- [WHAT TO PRODUCE] The answer should be a faithful retyping of the records that follow, pictures excluded.
╭─ DATA RECORDS
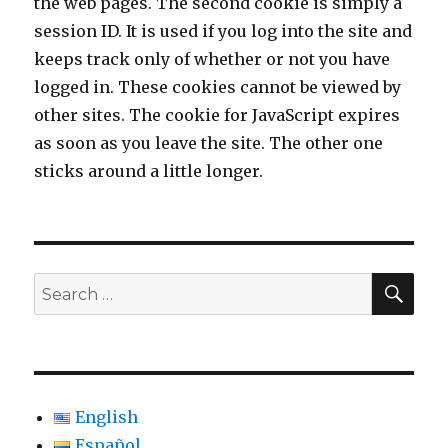
the web pages. The second cookie is simply a
session ID. It is used if you log into the site and
keeps track only of whether or not you have
logged in. These cookies cannot be viewed by
other sites. The cookie for JavaScript expires
as soon as you leave the site. The other one
sticks around a little longer.
SE
Search
for:
English
Español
╰─
- [RESULT FOR THIS TASK]
the web pages. The second cookie is simply a
session ID. It is used if you log into the site and
keeps track only of whether or not you have
logged in. These cookies cannot be viewed by
other sites. The cookie for JavaScript expires
as soon as you leave the site. The other one
sticks around a little longer.
SE
Search
for:
English
Español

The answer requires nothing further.